I thought I had a straightforward tax situation. My daughter had aged out of daycare, I’d moved to a new state mid-year, and I assumed the only complexity was the dual-state filing I’d already handled. I’d filed both years myself and figured I was done.

What I asked Claude

On a whim, I pointed Claude at my last two years of tax returns and asked it to review them for anything I might have missed.

It read through everything and then asked me a series of targeted questions. Did your daughter attend any summer camps last year? Any after-school programs? Any enrichment activities while you or your spouse were working?

I hadn’t thought of these as tax-relevant. My mental model of the Child and Dependent Care Credit was daycare-only. Claude explained that the credit applies to a broader set of qualifying expenses — summer camps, before/after school programs, and similar childcare while parents are working — up to $3,000 for one child per year, with a credit of 20–35% depending on income.

What happened next

I pulled together receipts and program records. I gave Claude the numbers. It walked me through the amended 1040X process, calculated the credit amounts for both years, and produced the completed forms. I reviewed them, verified the numbers against the IRS instructions it referenced, and filed.

Combined refund across both amended returns: approximately $500.

The whole process — from “let me try this” to mailing the forms — took one afternoon.


What this means for business users

I spend a lot of time talking to enterprise customers about AI strategy. The conversation is almost always about automation at scale, developer productivity, large language model integration. These are real and important conversations.

But the everyday productivity story gets undersold.

A few observations from this experiment:

The value isn’t in the automation. It’s in the questions you didn’t know to ask. Kiro didn’t just execute a migration — it reframed the problem. I was about to pay for something I didn’t need to pay for. The AI surfaced the option I didn’t know existed. Claude didn’t file my taxes — it asked about summer camps. That question was worth $500.

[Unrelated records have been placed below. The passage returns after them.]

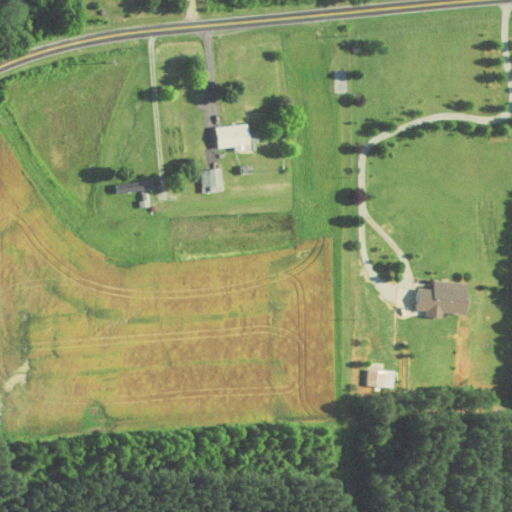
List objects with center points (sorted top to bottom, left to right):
road: (231, 22)
road: (205, 71)
road: (153, 96)
road: (411, 125)
building: (237, 135)
building: (212, 178)
building: (434, 297)
building: (375, 377)
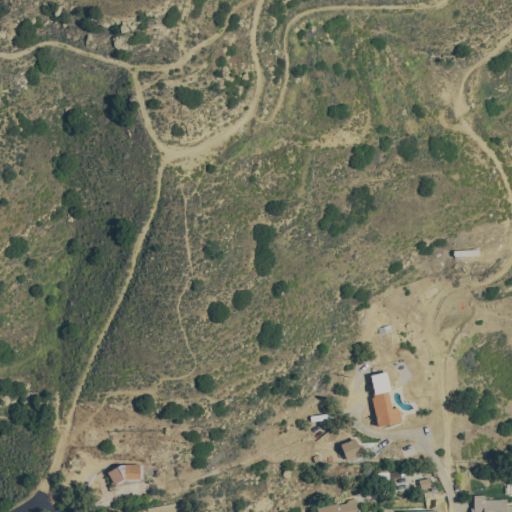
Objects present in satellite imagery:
road: (302, 12)
road: (353, 57)
road: (137, 68)
road: (229, 136)
road: (508, 179)
road: (51, 252)
road: (507, 260)
road: (115, 301)
building: (381, 399)
road: (391, 429)
building: (349, 448)
building: (124, 471)
road: (441, 480)
road: (31, 502)
building: (489, 504)
building: (338, 507)
road: (80, 508)
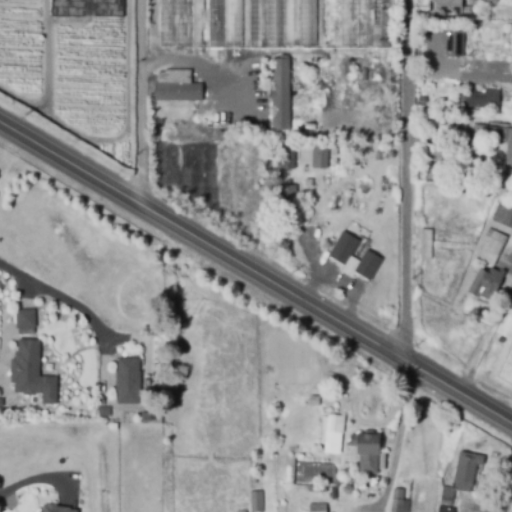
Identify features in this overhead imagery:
building: (487, 1)
building: (488, 1)
building: (447, 7)
building: (447, 8)
building: (199, 22)
building: (199, 23)
building: (281, 23)
building: (364, 23)
building: (281, 24)
building: (365, 24)
building: (453, 43)
building: (455, 45)
road: (195, 63)
road: (457, 70)
building: (174, 78)
building: (175, 86)
building: (279, 95)
building: (280, 96)
building: (179, 98)
building: (480, 99)
building: (482, 100)
road: (144, 107)
building: (491, 131)
building: (502, 140)
building: (508, 147)
building: (320, 155)
building: (286, 156)
building: (378, 157)
building: (318, 158)
building: (436, 159)
building: (434, 175)
road: (404, 183)
building: (308, 184)
building: (286, 195)
building: (502, 215)
building: (503, 217)
building: (425, 244)
building: (427, 246)
road: (199, 247)
building: (491, 247)
building: (342, 248)
building: (493, 249)
building: (344, 250)
building: (367, 265)
building: (368, 266)
building: (485, 282)
building: (485, 286)
road: (49, 299)
building: (24, 321)
building: (26, 321)
road: (486, 346)
building: (329, 369)
building: (30, 372)
building: (32, 374)
building: (126, 380)
building: (126, 383)
road: (457, 398)
building: (315, 402)
building: (103, 413)
building: (330, 434)
building: (331, 435)
road: (397, 440)
building: (365, 452)
building: (368, 458)
building: (465, 470)
building: (463, 472)
road: (33, 479)
building: (254, 481)
building: (317, 491)
building: (446, 495)
building: (447, 496)
building: (394, 500)
building: (256, 502)
building: (399, 502)
building: (316, 507)
building: (57, 508)
building: (55, 509)
building: (444, 509)
building: (444, 509)
building: (244, 511)
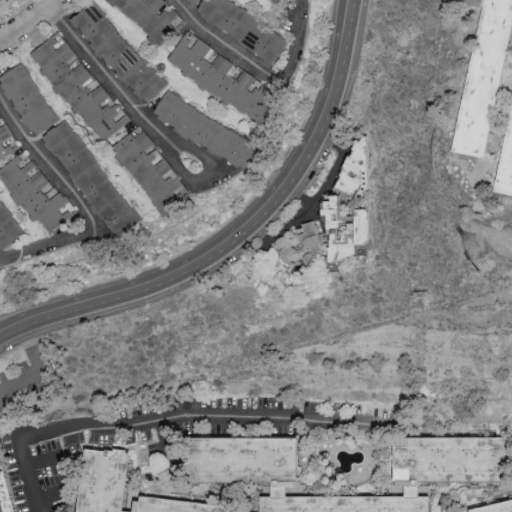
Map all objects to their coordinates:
road: (301, 15)
building: (150, 17)
road: (31, 21)
building: (118, 51)
road: (250, 60)
road: (111, 75)
building: (482, 76)
building: (223, 77)
building: (78, 85)
building: (485, 89)
building: (27, 98)
road: (324, 123)
building: (205, 129)
building: (4, 139)
building: (506, 161)
building: (150, 169)
road: (206, 176)
building: (90, 178)
road: (327, 184)
building: (34, 190)
road: (80, 197)
building: (347, 199)
road: (289, 227)
building: (6, 228)
power tower: (474, 243)
building: (302, 244)
power tower: (481, 272)
road: (154, 287)
road: (21, 327)
road: (40, 373)
road: (181, 415)
road: (165, 442)
road: (46, 459)
building: (342, 469)
building: (347, 470)
building: (120, 487)
building: (121, 487)
road: (52, 492)
building: (4, 494)
road: (247, 507)
building: (492, 507)
building: (0, 508)
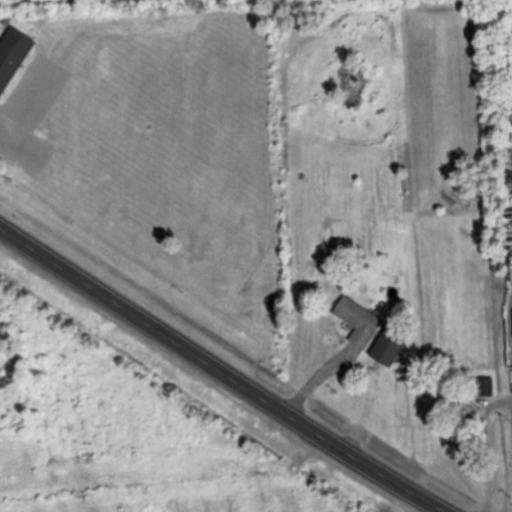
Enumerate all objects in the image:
building: (12, 54)
building: (358, 320)
building: (388, 344)
road: (218, 372)
building: (483, 385)
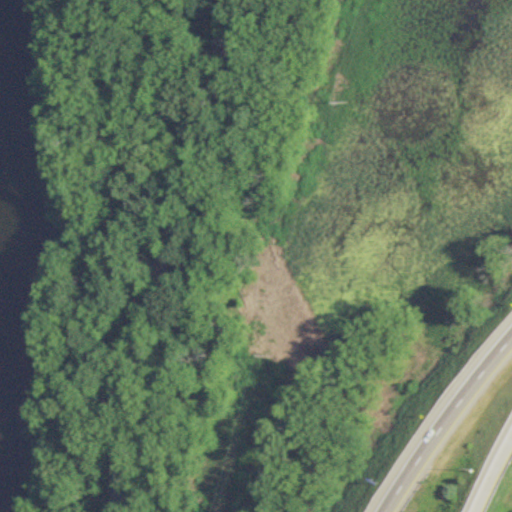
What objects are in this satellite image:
road: (168, 254)
road: (448, 425)
road: (496, 481)
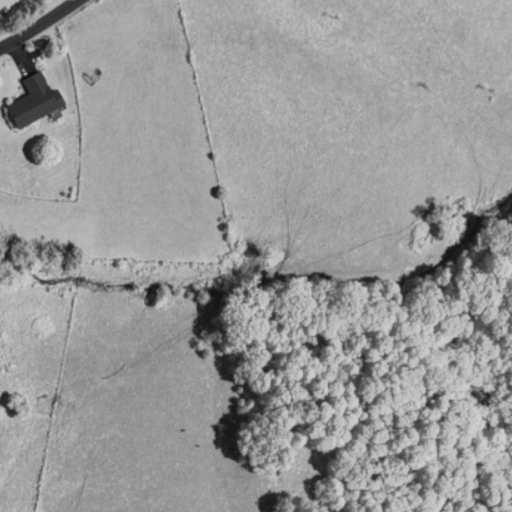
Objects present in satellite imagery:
road: (36, 23)
building: (32, 93)
building: (38, 101)
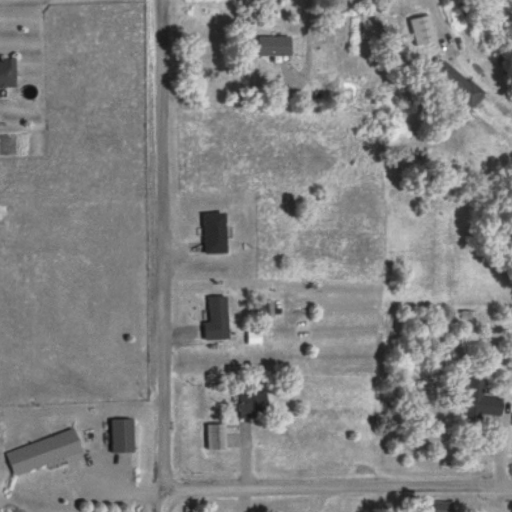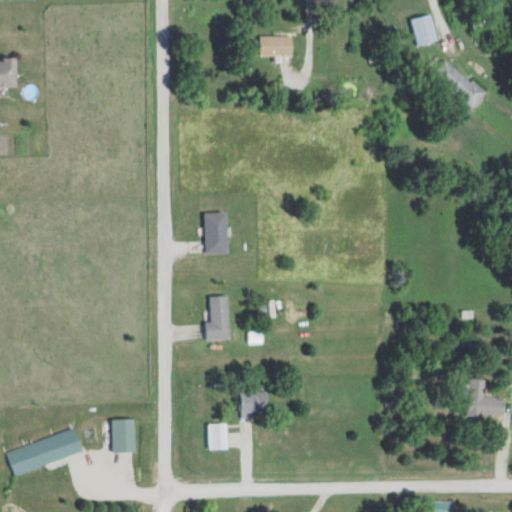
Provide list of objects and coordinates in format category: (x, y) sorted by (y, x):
building: (421, 31)
building: (276, 46)
building: (9, 73)
building: (457, 85)
building: (215, 233)
road: (164, 246)
building: (217, 319)
building: (480, 400)
building: (252, 404)
building: (124, 436)
building: (216, 436)
building: (45, 452)
road: (340, 488)
road: (168, 502)
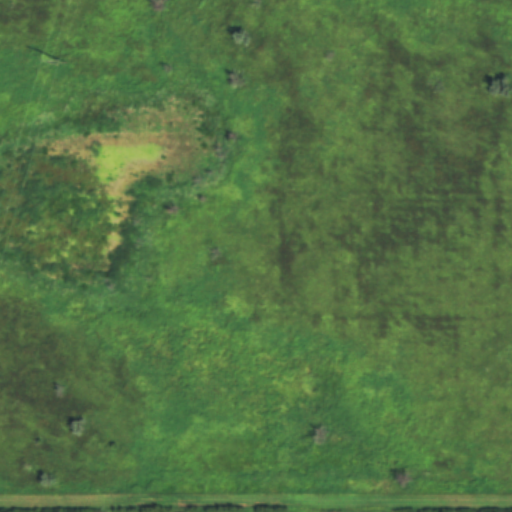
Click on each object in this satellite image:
power tower: (60, 61)
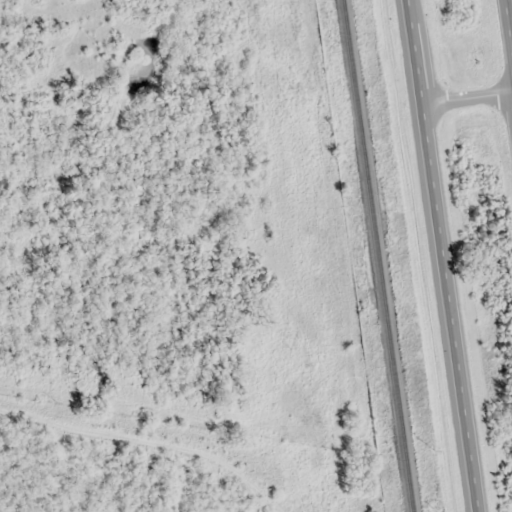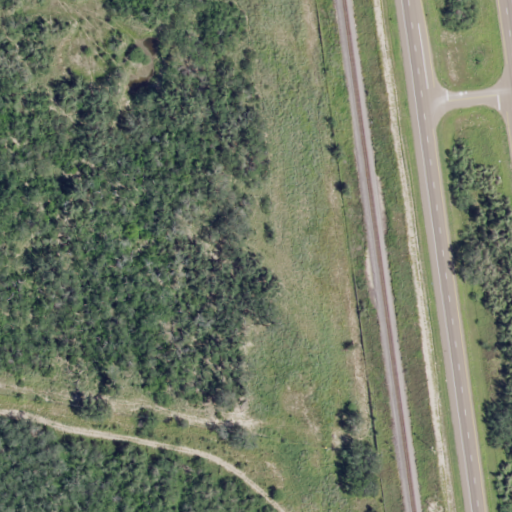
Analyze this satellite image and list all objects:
road: (510, 13)
road: (420, 52)
road: (470, 99)
railway: (373, 255)
road: (452, 308)
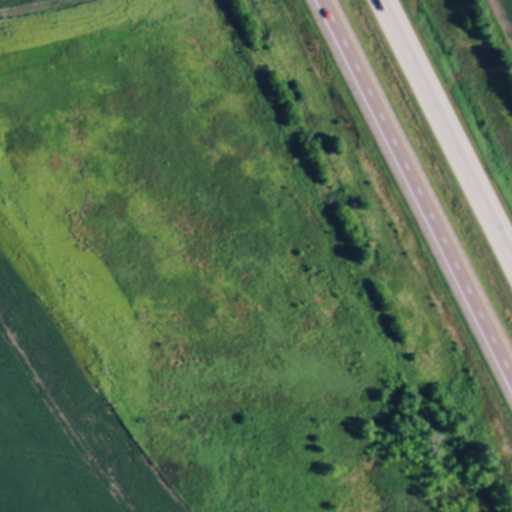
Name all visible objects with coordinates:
road: (448, 129)
road: (413, 194)
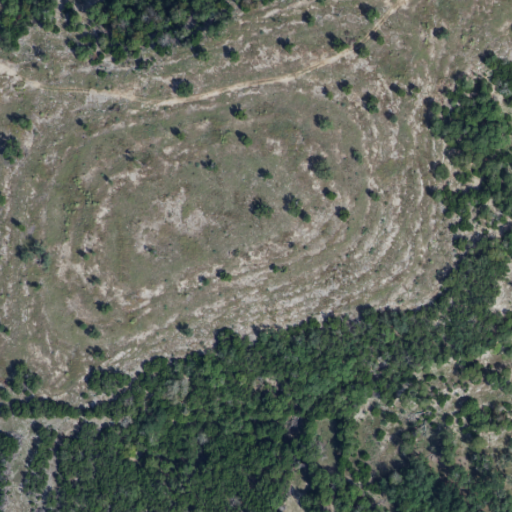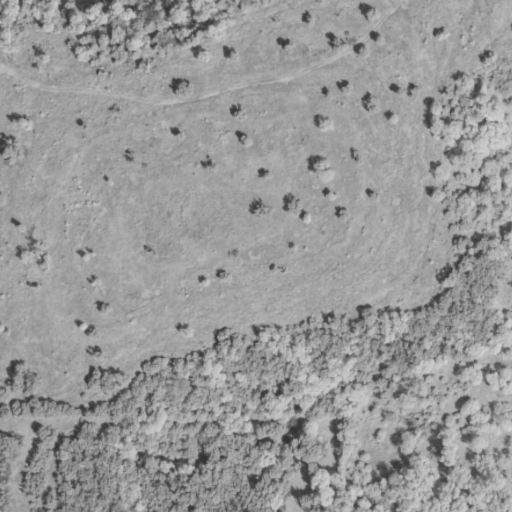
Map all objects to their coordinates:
road: (201, 89)
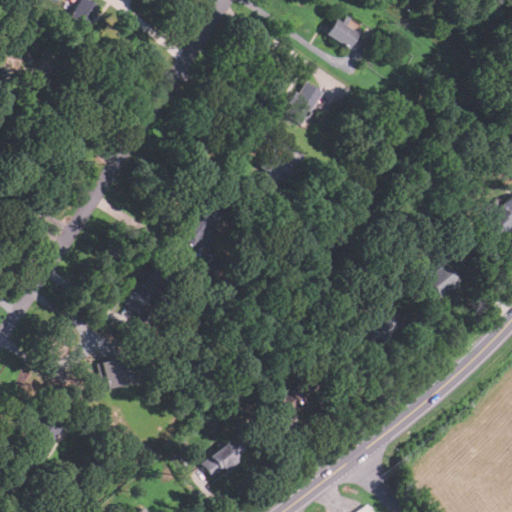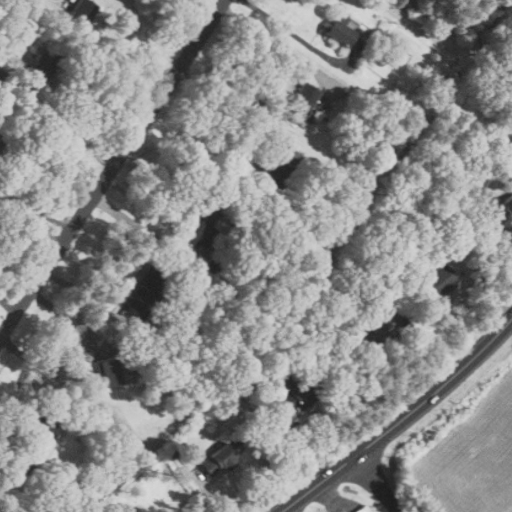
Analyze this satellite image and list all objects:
building: (80, 12)
road: (148, 28)
building: (339, 33)
building: (337, 34)
road: (291, 35)
road: (273, 42)
building: (43, 65)
building: (299, 102)
building: (300, 102)
road: (223, 103)
road: (66, 133)
building: (2, 135)
road: (112, 168)
building: (272, 172)
building: (267, 174)
road: (35, 208)
building: (497, 216)
building: (501, 220)
building: (200, 225)
road: (135, 227)
building: (438, 278)
building: (439, 280)
building: (143, 289)
building: (373, 329)
building: (373, 333)
road: (77, 351)
building: (108, 372)
building: (108, 373)
building: (293, 399)
road: (401, 420)
building: (43, 429)
building: (216, 459)
building: (218, 461)
road: (376, 484)
building: (361, 509)
building: (362, 509)
building: (135, 510)
building: (140, 510)
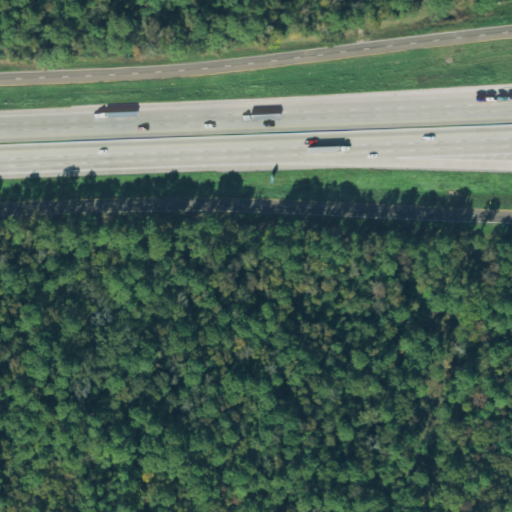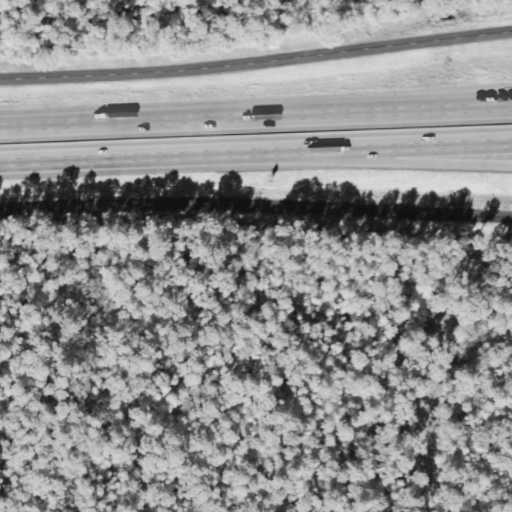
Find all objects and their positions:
road: (256, 60)
road: (430, 100)
road: (430, 108)
road: (174, 119)
road: (256, 150)
road: (391, 158)
road: (255, 205)
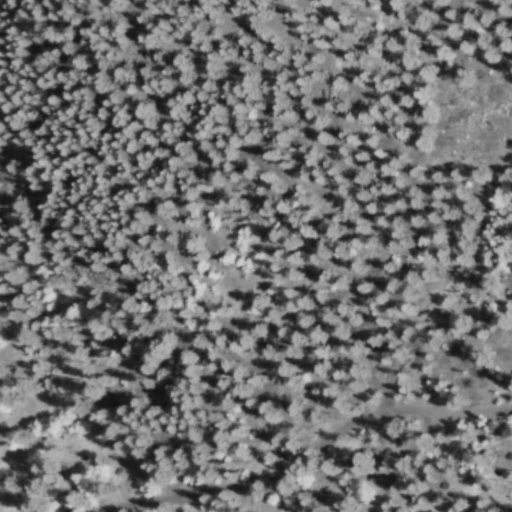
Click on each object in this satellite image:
road: (485, 419)
road: (408, 458)
road: (306, 464)
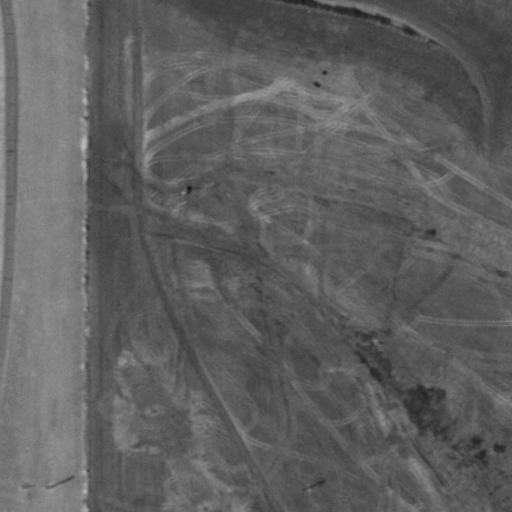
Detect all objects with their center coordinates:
road: (9, 184)
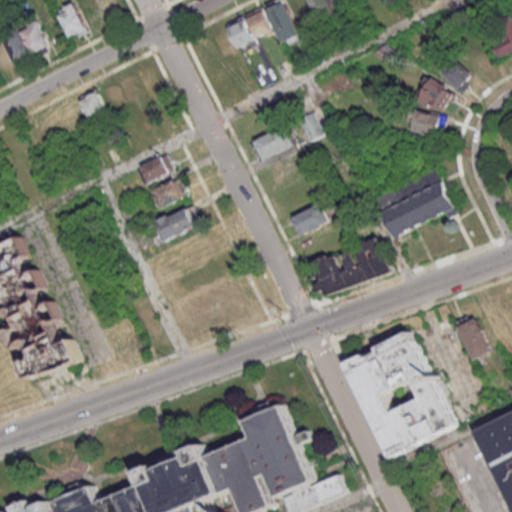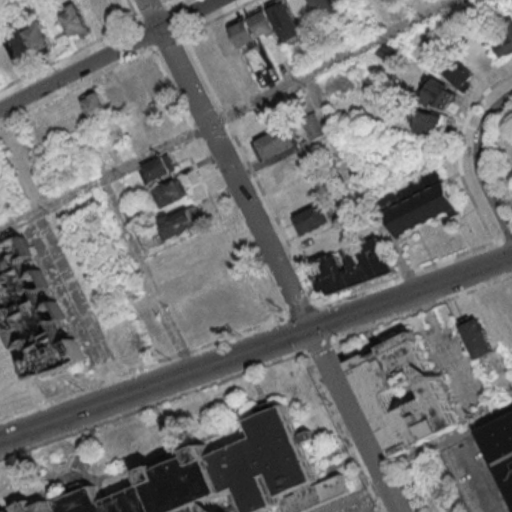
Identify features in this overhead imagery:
building: (333, 0)
building: (324, 10)
building: (95, 15)
road: (220, 18)
building: (282, 19)
building: (75, 21)
building: (260, 21)
building: (270, 22)
building: (243, 33)
building: (504, 37)
building: (22, 45)
road: (106, 54)
building: (471, 63)
building: (131, 87)
building: (438, 94)
building: (95, 104)
road: (228, 115)
building: (427, 122)
building: (312, 126)
building: (275, 142)
park: (500, 160)
road: (225, 164)
building: (158, 167)
road: (476, 167)
building: (282, 169)
road: (252, 170)
road: (361, 183)
building: (170, 192)
building: (416, 202)
building: (419, 203)
building: (132, 213)
building: (312, 218)
building: (179, 222)
building: (351, 267)
building: (210, 270)
road: (415, 270)
road: (144, 276)
parking lot: (66, 289)
road: (422, 309)
building: (34, 310)
building: (34, 312)
building: (145, 315)
traffic signals: (307, 329)
building: (476, 337)
building: (477, 338)
road: (256, 347)
road: (135, 362)
building: (404, 393)
building: (406, 396)
road: (346, 408)
road: (375, 426)
road: (342, 431)
road: (445, 440)
building: (501, 446)
building: (501, 447)
building: (227, 474)
building: (220, 476)
road: (478, 481)
road: (354, 499)
road: (392, 499)
building: (38, 506)
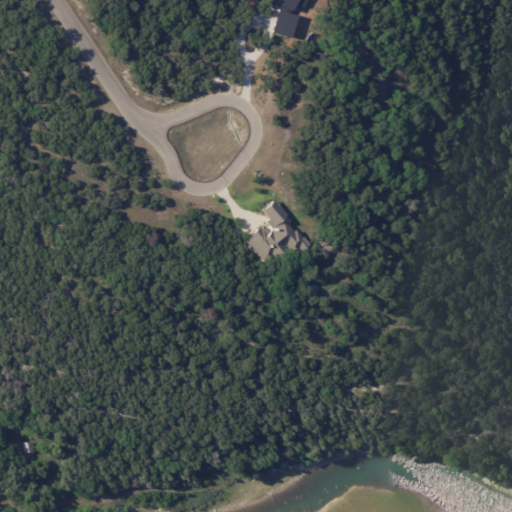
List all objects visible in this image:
road: (98, 61)
road: (247, 69)
road: (246, 153)
building: (271, 234)
building: (274, 237)
building: (33, 449)
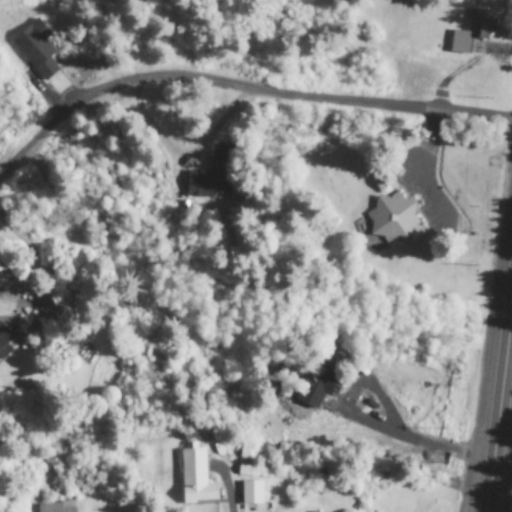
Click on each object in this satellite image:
building: (469, 34)
building: (34, 49)
road: (200, 83)
road: (470, 118)
road: (422, 174)
building: (210, 175)
building: (378, 182)
parking lot: (419, 204)
building: (390, 219)
building: (390, 219)
road: (508, 355)
building: (313, 388)
road: (498, 400)
building: (193, 478)
building: (249, 493)
building: (54, 507)
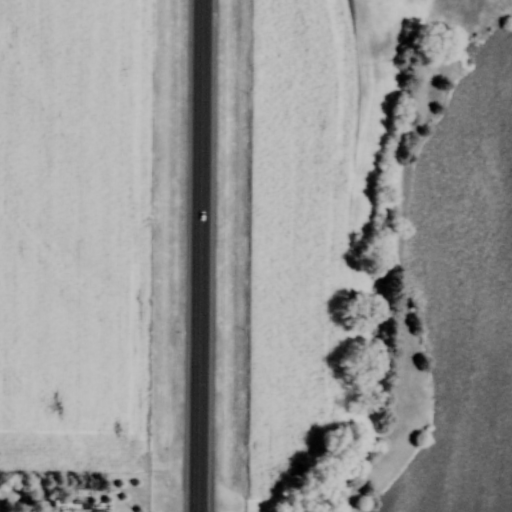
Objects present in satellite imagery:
road: (194, 255)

“I don’t code” is not a barrier. I gave Kiro a problem statement in plain English. I gave Claude a tax return. Neither required technical fluency. The bottleneck is knowing what outcome you want and being willing to engage with the tool’s follow-up questions.

These tools compound. The website migration saved money and time. The tax review recovered money I’d already spent. Neither outcome was the kind of thing I’d have put on a formal AI use case list. Both required maybe three hours of my attention combined.

The subscription math is different from software you buy. A fixed-cost AI subscription that surfaces one insight — a credit you missed, a cost you were overpaying, a process that can be simplified — can pay for months or years of the subscription in a single conversation. That’s not a typical software ROI calculation.


The honest caveats

I’m not suggesting you fire your accountant or assume AI tools are infallible. I verified the tax calculations independently before filing. Claude cited the relevant IRS publications and I read them. On the website side, Kiro’s initial migration needed refinement — that’s where the Claude Code work came in.

These are tools that make you more effective, not tools that replace judgment. But they dramatically lower the cost of asking “is there a better way to do this?”


The bottom line

Claude Pro costs $20/month — $240/year.

In the first few weeks of paternity leave, using it for personal tasks with no engineering background and no prior experience with either tool, I saved $120 in recurring costs and recovered $500 in tax refunds.

That’s a 2.6x return before I’d finished my first month.

The question worth asking isn’t whether AI tools are for technical people. It’s whether you’re leaving money on the table by assuming they are.